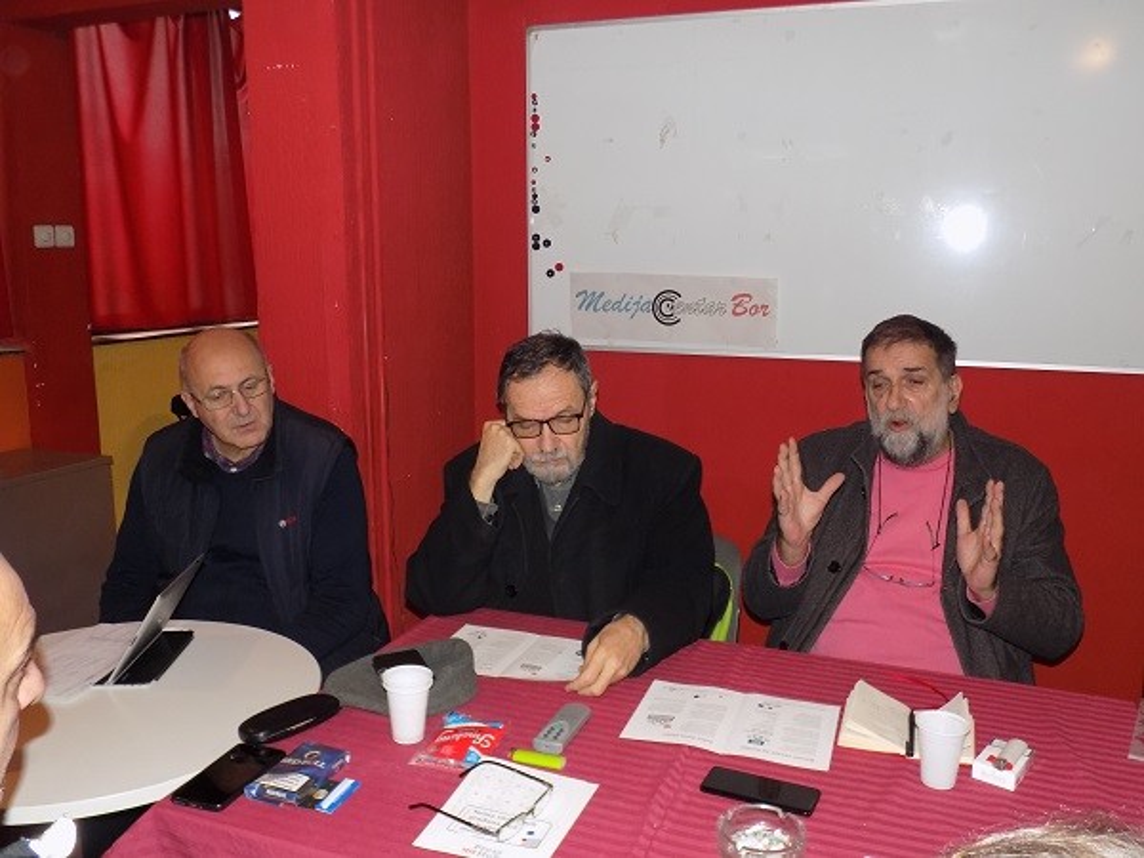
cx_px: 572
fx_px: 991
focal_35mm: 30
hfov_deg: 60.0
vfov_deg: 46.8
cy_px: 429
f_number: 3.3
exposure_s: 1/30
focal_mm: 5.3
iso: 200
+--
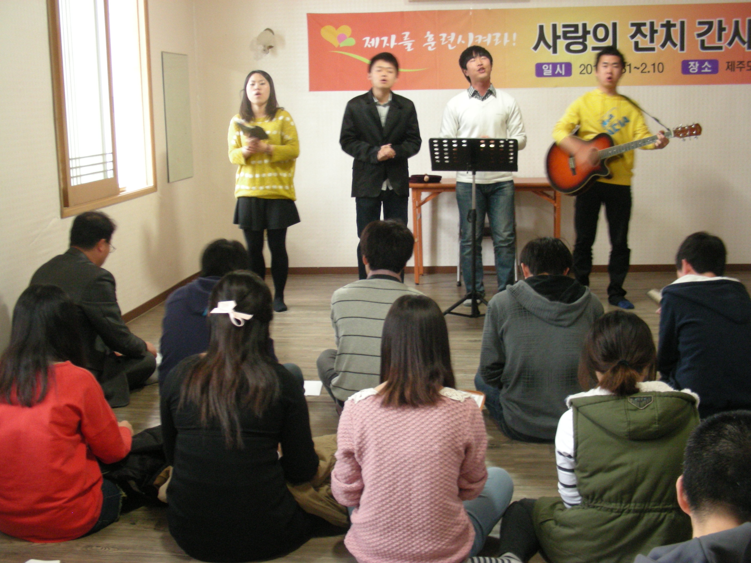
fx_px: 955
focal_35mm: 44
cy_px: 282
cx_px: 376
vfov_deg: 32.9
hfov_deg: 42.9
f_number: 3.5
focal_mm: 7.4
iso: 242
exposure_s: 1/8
+--
● **Problem statement**
All lines above between those holding "focal_35mm: 44" and "exposure_s: 1/8", inclusive, must be set down unchanged, and no other line may be included.

● **Written response**
focal_35mm: 44
cy_px: 282
cx_px: 376
vfov_deg: 32.9
hfov_deg: 42.9
f_number: 3.5
focal_mm: 7.4
iso: 242
exposure_s: 1/8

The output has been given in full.